◆ What you need to do: Starting at the line below holding "974 354 990" and stopping at the line holding "1493 209 1557", print every line exactly, both ends included, and leave the rest out.

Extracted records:
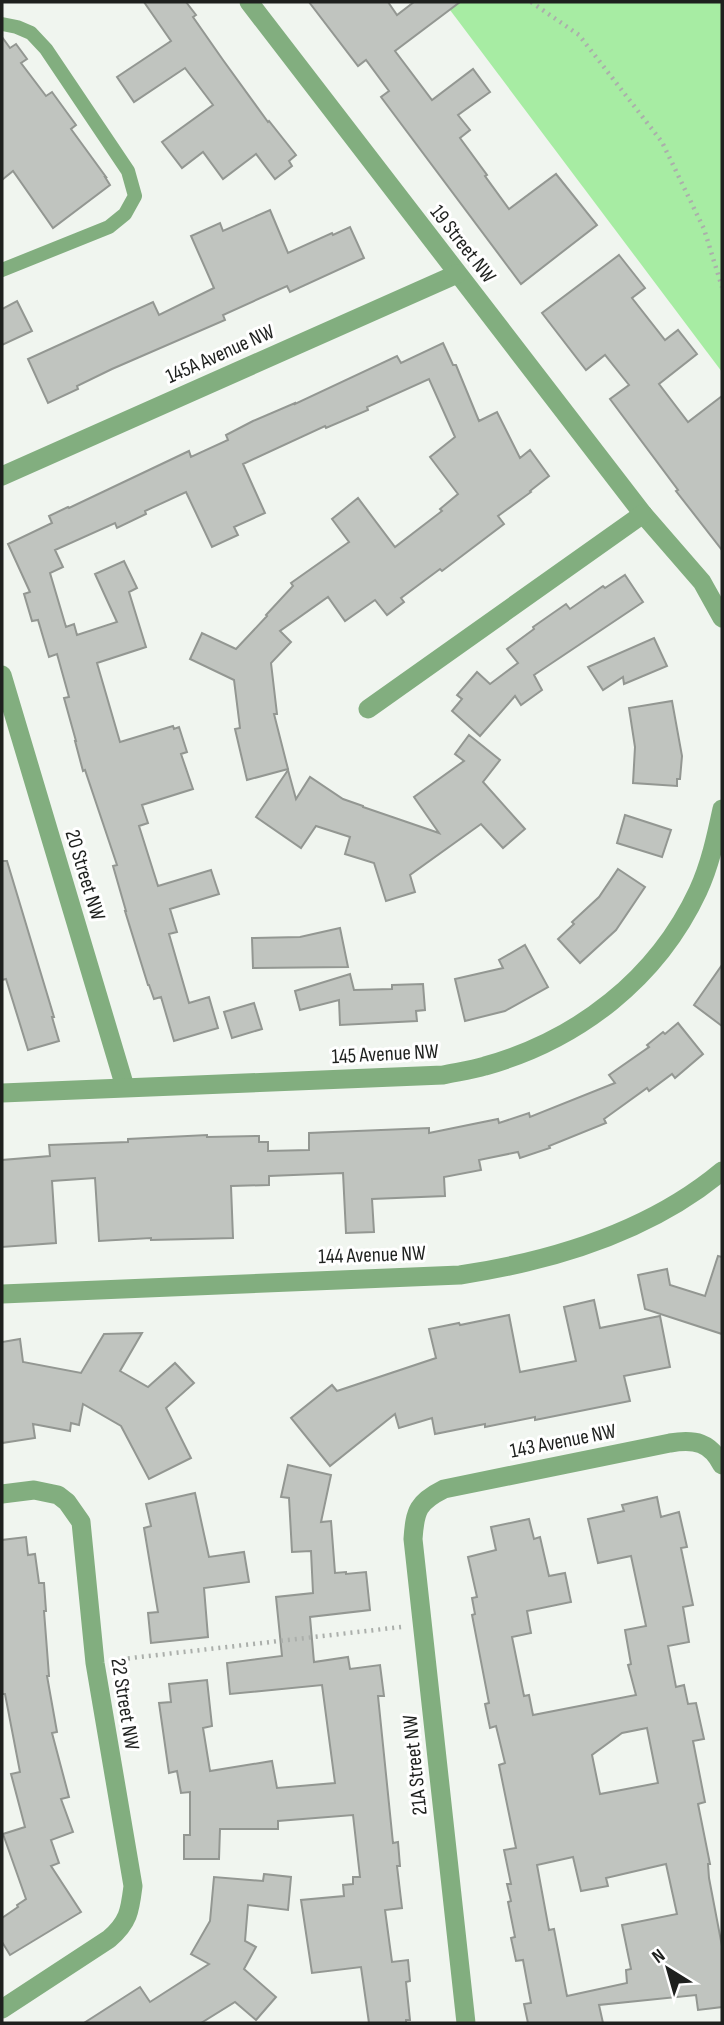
<svg xmlns="http://www.w3.org/2000/svg" width="724" height="2025" font-family="'Sofia Sans Condensed',sans-serif">
<style>
.green{fill:#a7eca3}
.building{fill:#c0c4bf;stroke:#939792;stroke-width:2;fill-rule:evenodd}
.lines{fill:none;stroke-linecap:round;stroke-linejoin:round}
.path{stroke:#abafab;stroke-width:4.5;stroke-dasharray:2 5;stroke-linecap:butt}
.service{stroke:#82ae7f;stroke-width:14}
.minor{stroke:#82ae7f;stroke-width:19}
.tertiary{stroke:#82ae7f;stroke-width:19}
.labels{text-anchor:middle;dominant-baseline:central;stroke-width:6;stroke-linejoin:round;paint-order:stroke}
.street-label{font-size:21px;fill:#1e201e;stroke:#fff}
</style>
<rect width="100%" height="100%" fill="#f0f5ef"/>
<path class="green" d="M444 2H722V372Z"/>
<g class="building">
<path d="M144 2H186L196 15 193 17 223 60 268 122 269 121 296 155 289 161 292 166 275 179 256 154 223 179 203 152 182 168 162 142 213 105 185 68 134 102 117 77 171 41Z"/>
<path d="M309 2H388L397 15 414 2H460L395 51 432 100 473 69 490 92 458 115 470 130 460 138 487 175 485 176 509 209 556 174 597 225 521 284 381 97 389 91 366 60 358 66Z"/>
<path d="M2 37 10 48 16 44 27 59 21 63 46 96 52 92 76 125 71 129 106 177H105L110 185 53 228 13 171 2 180Z"/>
<path d="M270 210 288 253 332 233 333 235 350 227 364 258 290 292 287 286 223 315 225 320 112 369 77 386 78 389 48 403 28 359 153 302 159 315 214 288 191 236 220 223 223 231Z"/>
<path d="M619 255 645 288 632 298 665 340 678 330 697 354 659 384 688 422 722 396V550L676 491 678 490 610 399 629 385 605 355 586 370 542 313Z"/>
<path d="M17 301 32 331 2 345V309Z"/>
<path d="M443 343 453 365H456L479 421 497 412 520 458 530 450 549 476 530 491 531 492 498 516 504 524 442 571 440 569 401 598 404 602 387 615 375 600 345 621 328 597 280 631 291 642 271 663 277 714H274L288 769 247 780 235 729 240 728 234 680 190 659 202 633 236 649 267 616 266 615 293 586 291 583 349 542 332 519 358 498 395 547 442 511 440 509 458 494 430 457 455 437 429 379 367 407 368 410 326 428 325 426 243 464 265 513 234 527 238 535 212 547 186 492 145 511 146 514 117 528 115 523 55 550 63 567 50 573 66 627 74 624 77 635 117 622 95 574 124 561 137 588 129 592 146 647 97 663 120 742 173 726 174 729 179 727 187 752 181 754 193 789 142 805 148 823 139 826 158 886 211 870 219 894 170 909 177 932 169 934 189 1003 209 997 218 1028 174 1041 161 997 154 999 149 985H148L125 911H126L113 866 117 865 85 770 83 771 75 741H76L64 698 69 697 57 654 49 657 38 620 32 621 24 594 30 592 8 544 52 523 49 516 68 507 69 508 189 451 191 457 228 440 226 435 253 421 295 403V404L397 356 401 363Z"/>
<path d="M625 575 643 602 534 675 542 690 521 705 515 696 480 736 452 711 462 699 457 695 477 672 490 684 518 663 507 649 534 629 533 627 566 604 570 609 603 586 605 588Z"/>
<path d="M654 638 667 666 624 684 623 677 603 690 588 667Z"/>
<path d="M672 701 682 756 680 779H677V786L633 783 635 747 629 708Z"/>
<path d="M469 735 500 760 483 782 525 829 503 848 481 824 410 875 415 892 386 901 374 863 345 854 350 837 316 826 301 848 256 817 288 770 296 799 310 777 343 799 363 806V807L439 833 414 797 464 761 455 754Z"/>
<path d="M625 815 671 830 662 857 617 843Z"/>
<path d="M2 861H7L54 1017H52L59 1041 28 1050 6 979 2 980Z"/>
<path d="M618 869 645 887 616 930 580 963 558 939 574 924 572 922 599 897Z"/>
<path d="M340 928 348 967 253 968 252 938 300 937Z"/>
<path d="M525 945 548 987 505 1011 465 1021 455 979 503 968 499 960Z"/>
<path d="M722 965V1026L694 1005Z"/>
<path d="M350 974 354 990 392 989V985L423 984 425 1010 416 1011 417 1021 340 1025 339 1000 300 1010 295 991Z"/>
<path d="M254 1003 262 1029 232 1038 224 1012Z"/>
<path d="M678 1023 703 1054 675 1078 672 1074 649 1091 647 1088 604 1119 606 1123 549 1146 550 1148 520 1158 518 1152 479 1160 481 1170 444 1177 445 1196 372 1199 374 1232 346 1233 343 1173 269 1176V1185L231 1186 233 1238 151 1240V1238L99 1241 95 1178 52 1181 56 1243 2 1247V1160L50 1156 49 1145 128 1142V1139L207 1135V1137L259 1136V1142H268V1151L309 1150V1133L429 1128V1133L498 1119 499 1123 529 1113 530 1117 615 1083 609 1075 649 1047 647 1045 663 1032 665 1034Z"/>
<path d="M718 1256 722 1257V1334L645 1309 638 1275 667 1269 670 1285 705 1296Z"/>
<path d="M594 1300 600 1328 660 1316 670 1367 624 1376 630 1401 535 1420V1417L485 1427V1424L435 1434 432 1418 399 1428 395 1414 330 1466 291 1418 332 1385 337 1391 436 1358 429 1329 459 1323 460 1325 509 1315 520 1372 576 1361 564 1307Z"/>
<path d="M142 1333 120 1371 148 1387 175 1363 194 1383 166 1408 191 1458 149 1479 121 1426 83 1404 79 1425 71 1423 70 1431 33 1424 35 1438 2 1443V1342L20 1339 23 1362 81 1373 104 1334Z"/>
<path d="M288 1465 331 1475 321 1522 331 1521 335 1573 346 1572V1574L366 1572 370 1610 310 1617 314 1662 348 1657 350 1669 380 1665 384 1696H378L393 1843 398 1842 400 1866H397L402 1908 385 1910 392 1962 408 1960 410 1981 406 1982 410 2020H406V2023H369L361 1967 312 1973 301 1900 344 1896 343 1885 353 1884V1877H360L353 1815 278 1821V1829H220L219 1859H184V1835H190V1792L181 1793 177 1771 169 1773 159 1703 171 1702 169 1684 207 1680 212 1726 203 1728 210 1771 272 1761 277 1788 335 1783 322 1685 230 1694 227 1663 282 1656 276 1597 313 1593 311 1551 292 1552 289 1498 281 1497Z"/>
<path d="M195 1493 209 1557 244 1552 249 1582 204 1588 208 1637 151 1643 148 1613 158 1612 144 1528 151 1526 146 1504Z"/>
<path d="M657 1497 661 1517 679 1512 687 1547 681 1548 693 1605 683 1607 689 1642 668 1646 676 1687 684 1685 688 1704 696 1703 704 1739 693 1741 705 1802 698 1804 710 1864H708L709 1878 722 1946V2007L698 2010 696 1995 599 2005 603 2023H528L524 2004 531 2003 523 1960 516 1961 511 1938 515 1937 508 1902 511 1901 507 1884H511L504 1850 516 1848 499 1765 505 1763 496 1726 490 1728 485 1704 489 1703 472 1615 475 1614 472 1598 477 1597 468 1557 496 1550 491 1527 529 1519 534 1539 540 1537 549 1576 565 1573 571 1602 527 1611 531 1633 512 1637 524 1696 529 1695 533 1715 636 1695 628 1665 631 1664 625 1630 646 1626 631 1556 598 1563 588 1519 624 1511 622 1505ZM647 1728 658 1783 600 1794 592 1755 622 1733ZM573 1857 581 1891 608 1886 606 1878 666 1864 677 1914 622 1925 631 1969 626 1970 627 1983 567 1996 554 1929 549 1930 537 1865Z"/>
<path d="M26 1537 28 1555 35 1554 39 1583H44L46 1611H44L49 1676H47L57 1732 52 1733 69 1797 61 1799 73 1832 51 1840 59 1863 51 1866 81 1912 10 1955 2 1942V1918L18 1907 17 1905 26 1899 3 1834 25 1827 11 1774 20 1772 5 1694H2V1540Z"/>
<path d="M264 1874 291 1877 288 1910 248 1905 245 1941 256 1947 244 1969 276 1997 256 2020 235 2002 201 2023H84L140 1987 150 2002 209 1964 191 1954 210 1921 214 1877 263 1881Z"/>
</g>
<g class="lines">
<g class="path">
<path d="M531 2 579 35 662 142 704 229 722 287"/>
<path d="M114 1660 401 1627"/>
</g>
<path class="service" d="M2 24 17 27 31 33 46 49 128 171 135 196 125 214 109 227 2 270"/>
<g class="minor">
<path d="M249 2 643 514 702 582 722 618"/>
<path d="M2 476 457 274"/>
<path d="M2 675 125 1087"/>
<path d="M368 709 643 514"/>
<path d="M2 1093 443 1075C457 1072 472 1070 485 1066 578 1040 657 979 698 891 710 865 716 837 722 809"/>
<path d="M2 1494 34 1490 58 1495 67 1502 81 1522 95 1663 133 1886C130 1910 129 1922 109 1939L2 2009"/>
<path d="M466 2023 413 1539C415 1510 418 1502 444 1489L670 1443C695 1439 710 1442 722 1465"/>
</g>
<path class="tertiary" d="M2 1294 460 1275C552 1261 649 1232 722 1171"/>
</g>
<g class="labels">
<g class="street-label">
<text transform="translate(463 244) rotate(52)">19 Street NW</text>
<text transform="translate(220 354) rotate(-24)">145A Avenue NW</text>
<text transform="translate(85 875) rotate(73)">20 Street NW</text>
<text transform="translate(385 1054) rotate(-3)">145 Avenue NW</text>
<text transform="translate(372 1255) rotate(-2)">144 Avenue NW</text>
<text transform="translate(563 1441) rotate(-11)">143 Avenue NW</text>
<text transform="translate(125 1704) rotate(81)">22 Street NW</text>
<text transform="translate(415 1765) rotate(-96)">21A Street NW</text>
</g>
</g>
<rect width="724" height="2025" fill="none" stroke="#1e201e" stroke-width="7"/>
<g transform="translate(668 1969) rotate(323)" stroke="#ffffff" stroke-width="5" paint-order="stroke">
<path d="M0-5L12 26L0 18L-12 26Z" fill="#1e201e"/>
<text y="-10" font-size="19" font-weight="bold" text-anchor="middle" fill="#1e201e">N</text>
</g>
</svg>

◆ Result:
<path d="M350 974 354 990 392 989V985L423 984 425 1010 416 1011 417 1021 340 1025 339 1000 300 1010 295 991Z"/>
<path d="M254 1003 262 1029 232 1038 224 1012Z"/>
<path d="M678 1023 703 1054 675 1078 672 1074 649 1091 647 1088 604 1119 606 1123 549 1146 550 1148 520 1158 518 1152 479 1160 481 1170 444 1177 445 1196 372 1199 374 1232 346 1233 343 1173 269 1176V1185L231 1186 233 1238 151 1240V1238L99 1241 95 1178 52 1181 56 1243 2 1247V1160L50 1156 49 1145 128 1142V1139L207 1135V1137L259 1136V1142H268V1151L309 1150V1133L429 1128V1133L498 1119 499 1123 529 1113 530 1117 615 1083 609 1075 649 1047 647 1045 663 1032 665 1034Z"/>
<path d="M718 1256 722 1257V1334L645 1309 638 1275 667 1269 670 1285 705 1296Z"/>
<path d="M594 1300 600 1328 660 1316 670 1367 624 1376 630 1401 535 1420V1417L485 1427V1424L435 1434 432 1418 399 1428 395 1414 330 1466 291 1418 332 1385 337 1391 436 1358 429 1329 459 1323 460 1325 509 1315 520 1372 576 1361 564 1307Z"/>
<path d="M142 1333 120 1371 148 1387 175 1363 194 1383 166 1408 191 1458 149 1479 121 1426 83 1404 79 1425 71 1423 70 1431 33 1424 35 1438 2 1443V1342L20 1339 23 1362 81 1373 104 1334Z"/>
<path d="M288 1465 331 1475 321 1522 331 1521 335 1573 346 1572V1574L366 1572 370 1610 310 1617 314 1662 348 1657 350 1669 380 1665 384 1696H378L393 1843 398 1842 400 1866H397L402 1908 385 1910 392 1962 408 1960 410 1981 406 1982 410 2020H406V2023H369L361 1967 312 1973 301 1900 344 1896 343 1885 353 1884V1877H360L353 1815 278 1821V1829H220L219 1859H184V1835H190V1792L181 1793 177 1771 169 1773 159 1703 171 1702 169 1684 207 1680 212 1726 203 1728 210 1771 272 1761 277 1788 335 1783 322 1685 230 1694 227 1663 282 1656 276 1597 313 1593 311 1551 292 1552 289 1498 281 1497Z"/>
<path d="M195 1493 209 1557 244 1552 249 1582 204 1588 208 1637 151 1643 148 1613 158 1612 144 1528 151 1526 146 1504Z"/>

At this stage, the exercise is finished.